(Stored data entries)
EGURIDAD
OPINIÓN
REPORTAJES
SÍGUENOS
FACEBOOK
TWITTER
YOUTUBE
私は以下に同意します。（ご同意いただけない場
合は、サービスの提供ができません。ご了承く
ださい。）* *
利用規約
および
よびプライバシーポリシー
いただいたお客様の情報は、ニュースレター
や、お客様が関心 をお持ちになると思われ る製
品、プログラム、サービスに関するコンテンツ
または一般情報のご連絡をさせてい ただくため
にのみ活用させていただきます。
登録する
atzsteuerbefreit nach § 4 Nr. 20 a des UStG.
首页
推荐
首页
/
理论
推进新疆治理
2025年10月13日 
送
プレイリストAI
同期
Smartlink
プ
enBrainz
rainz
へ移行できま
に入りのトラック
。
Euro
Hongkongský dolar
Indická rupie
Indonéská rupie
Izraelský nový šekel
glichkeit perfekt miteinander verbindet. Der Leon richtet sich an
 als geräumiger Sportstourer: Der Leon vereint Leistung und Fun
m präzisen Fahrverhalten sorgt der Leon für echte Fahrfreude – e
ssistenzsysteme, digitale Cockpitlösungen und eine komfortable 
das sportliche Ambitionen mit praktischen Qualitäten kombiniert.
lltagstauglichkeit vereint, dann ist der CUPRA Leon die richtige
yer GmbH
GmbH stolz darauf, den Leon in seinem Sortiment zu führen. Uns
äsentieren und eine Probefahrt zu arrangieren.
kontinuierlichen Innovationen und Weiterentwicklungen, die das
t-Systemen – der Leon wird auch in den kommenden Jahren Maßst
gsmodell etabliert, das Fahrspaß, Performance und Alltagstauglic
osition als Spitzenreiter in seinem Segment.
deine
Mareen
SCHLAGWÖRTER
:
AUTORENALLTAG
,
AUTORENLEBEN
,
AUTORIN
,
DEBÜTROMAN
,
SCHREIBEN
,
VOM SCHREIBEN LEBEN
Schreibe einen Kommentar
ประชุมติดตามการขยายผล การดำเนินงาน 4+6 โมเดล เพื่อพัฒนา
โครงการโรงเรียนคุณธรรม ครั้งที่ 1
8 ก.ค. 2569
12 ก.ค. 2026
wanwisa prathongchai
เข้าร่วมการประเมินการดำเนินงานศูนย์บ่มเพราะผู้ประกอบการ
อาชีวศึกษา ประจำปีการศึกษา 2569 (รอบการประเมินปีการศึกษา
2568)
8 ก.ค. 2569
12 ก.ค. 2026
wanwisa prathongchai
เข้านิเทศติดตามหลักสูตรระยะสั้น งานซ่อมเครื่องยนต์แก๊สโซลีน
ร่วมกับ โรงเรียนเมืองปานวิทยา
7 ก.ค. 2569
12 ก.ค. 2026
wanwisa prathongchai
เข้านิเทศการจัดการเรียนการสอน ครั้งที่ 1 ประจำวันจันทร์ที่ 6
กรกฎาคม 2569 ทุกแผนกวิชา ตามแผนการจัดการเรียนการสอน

# Task item
Reproduce the lines from the first one through the line containing "äsentieren und eine", renaming "Leon" to "Formentor" wherever it occurs and leaving everything else unchanged.

# Written solution
EGURIDAD
OPINIÓN
REPORTAJES
SÍGUENOS
FACEBOOK
TWITTER
YOUTUBE
私は以下に同意します。（ご同意いただけない場
合は、サービスの提供ができません。ご了承く
ださい。）* *
利用規約
および
よびプライバシーポリシー
いただいたお客様の情報は、ニュースレター
や、お客様が関心 をお持ちになると思われ る製
品、プログラム、サービスに関するコンテンツ
または一般情報のご連絡をさせてい ただくため
にのみ活用させていただきます。
登録する
atzsteuerbefreit nach § 4 Nr. 20 a des UStG.
首页
推荐
首页
/
理论
推进新疆治理
2025年10月13日 
送
プレイリストAI
同期
Smartlink
プ
enBrainz
rainz
へ移行できま
に入りのトラック
。
Euro
Hongkongský dolar
Indická rupie
Indonéská rupie
Izraelský nový šekel
glichkeit perfekt miteinander verbindet. Der Formentor richtet sich an
 als geräumiger Sportstourer: Der Formentor vereint Leistung und Fun
m präzisen Fahrverhalten sorgt der Formentor für echte Fahrfreude – e
ssistenzsysteme, digitale Cockpitlösungen und eine komfortable 
das sportliche Ambitionen mit praktischen Qualitäten kombiniert.
lltagstauglichkeit vereint, dann ist der CUPRA Formentor die richtige
yer GmbH
GmbH stolz darauf, den Formentor in seinem Sortiment zu führen. Uns
äsentieren und eine Probefahrt zu arrangieren.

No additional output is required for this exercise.